WHAT THIS TASK INVOLVES:
In the entries below, spot each line with the word "buttons" and copy it.

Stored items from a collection
========================================

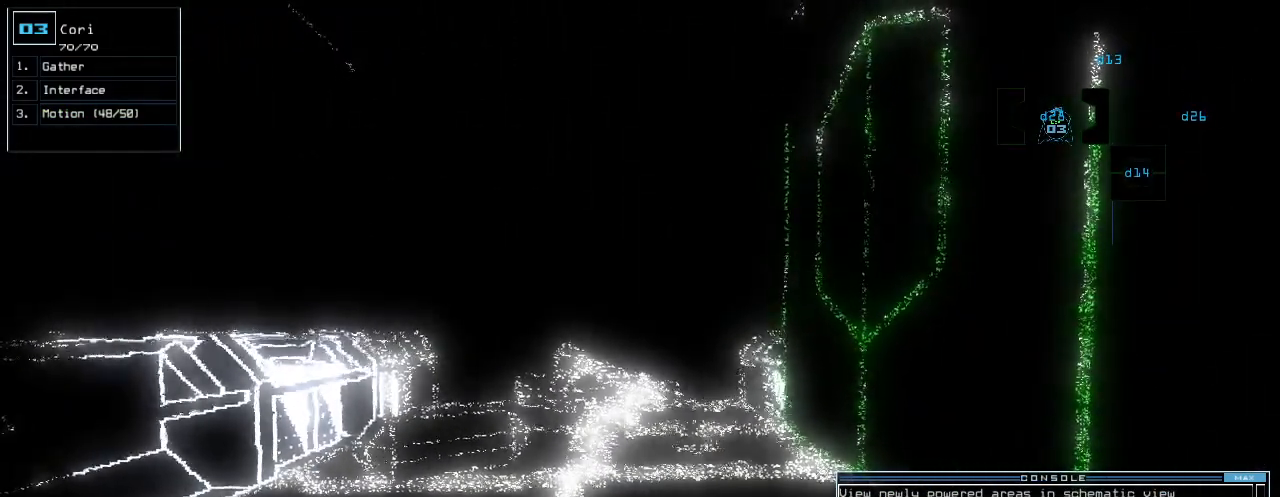
{"keys": [], "events": []}
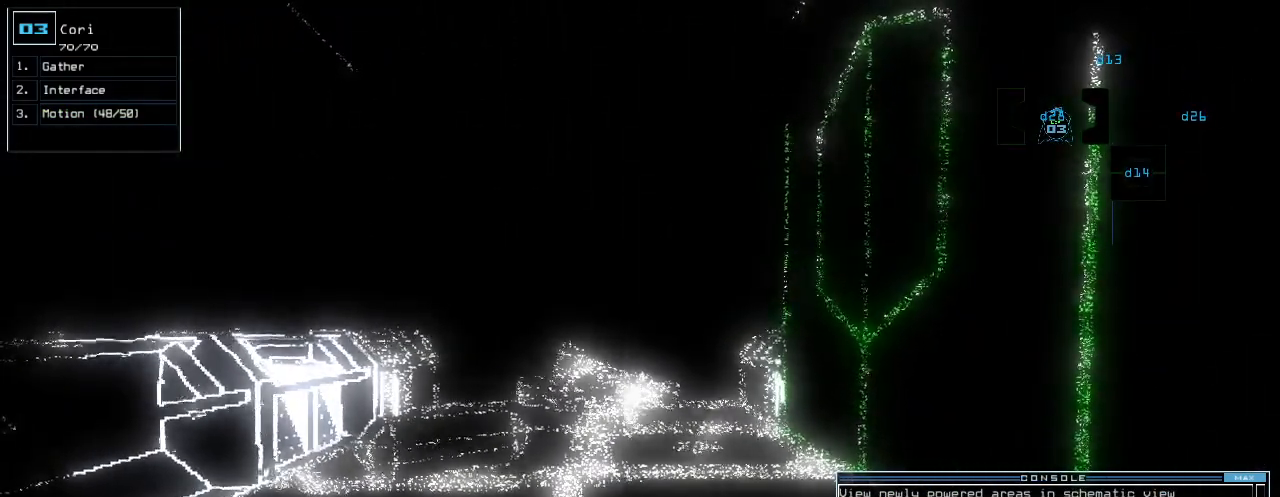
{"keys": [], "events": [[380, "up", "down"], [440, "up", "up"]]}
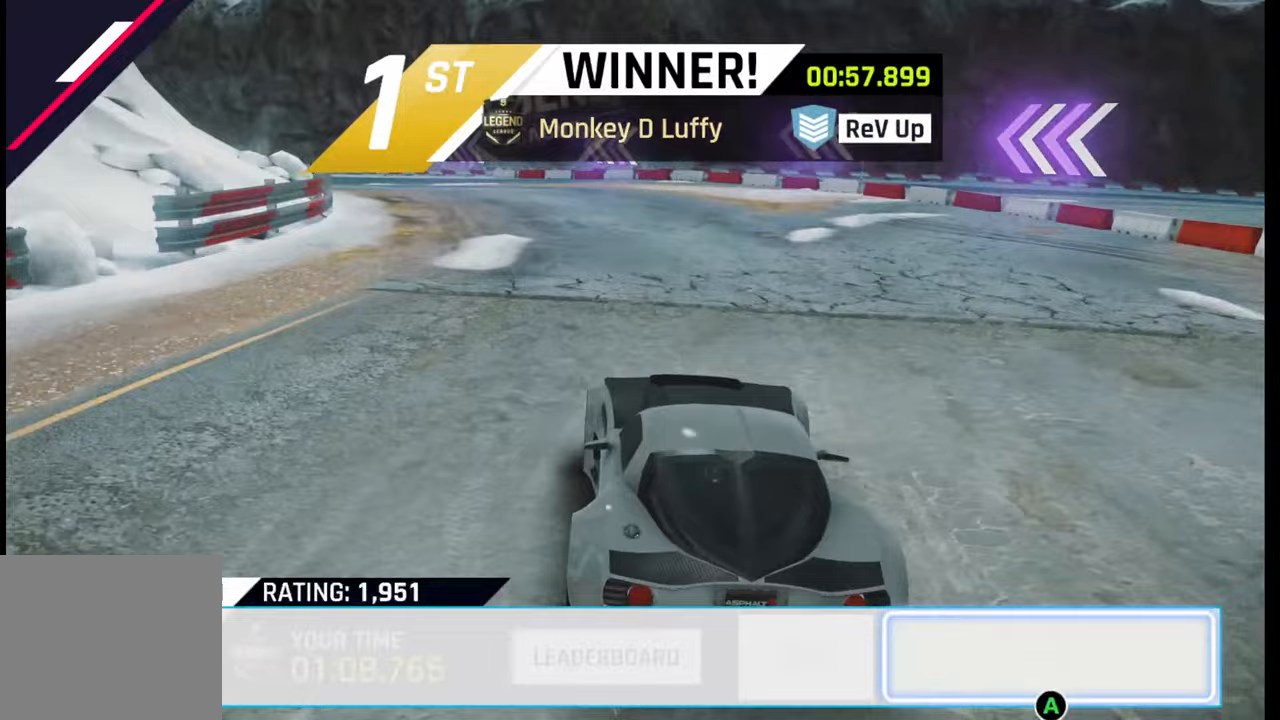
Gameplay with a controller (PlayStation layout); each line is a JSON object with the inputs held at the frame after it. "events" lists button and stick changes between this image and that frame as [ms after this image, input, new state], when the widget could be followed in between.
{"buttons": [], "left_stick": "center", "right_stick": "center", "events": [[67, "CIRCLE", "up"], [150, "CIRCLE", "down"], [233, "CIRCLE", "up"], [333, "CIRCLE", "down"], [433, "CIRCLE", "up"]]}
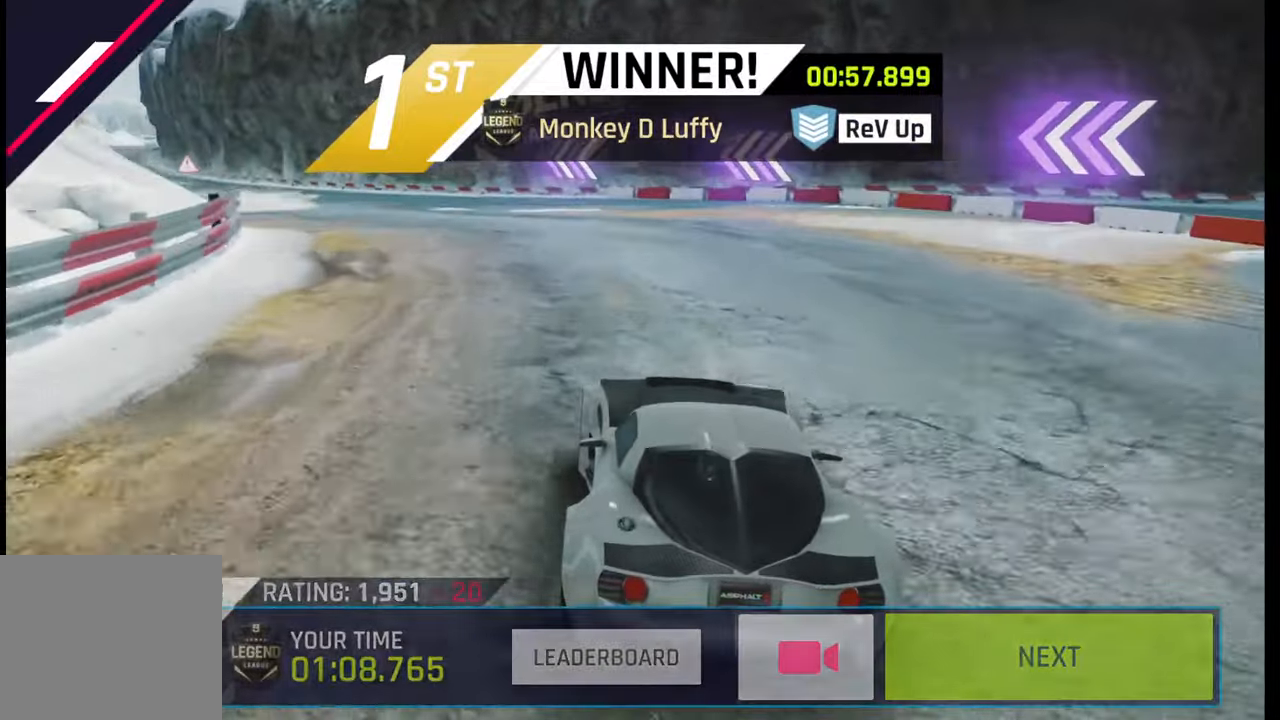
{"buttons": ["CIRCLE"], "left_stick": "center", "right_stick": "center", "events": [[17, "CIRCLE", "down"], [117, "CIRCLE", "up"], [167, "CIRCLE", "down"], [267, "CIRCLE", "up"], [433, "CIRCLE", "down"]]}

========================================

WRITTEN RESPONSE:
{"buttons": [], "left_stick": "center", "right_stick": "center", "events": [[67, "CIRCLE", "up"], [150, "CIRCLE", "down"], [233, "CIRCLE", "up"], [333, "CIRCLE", "down"], [433, "CIRCLE", "up"]]}
{"buttons": ["CIRCLE"], "left_stick": "center", "right_stick": "center", "events": [[17, "CIRCLE", "down"], [117, "CIRCLE", "up"], [167, "CIRCLE", "down"], [267, "CIRCLE", "up"], [433, "CIRCLE", "down"]]}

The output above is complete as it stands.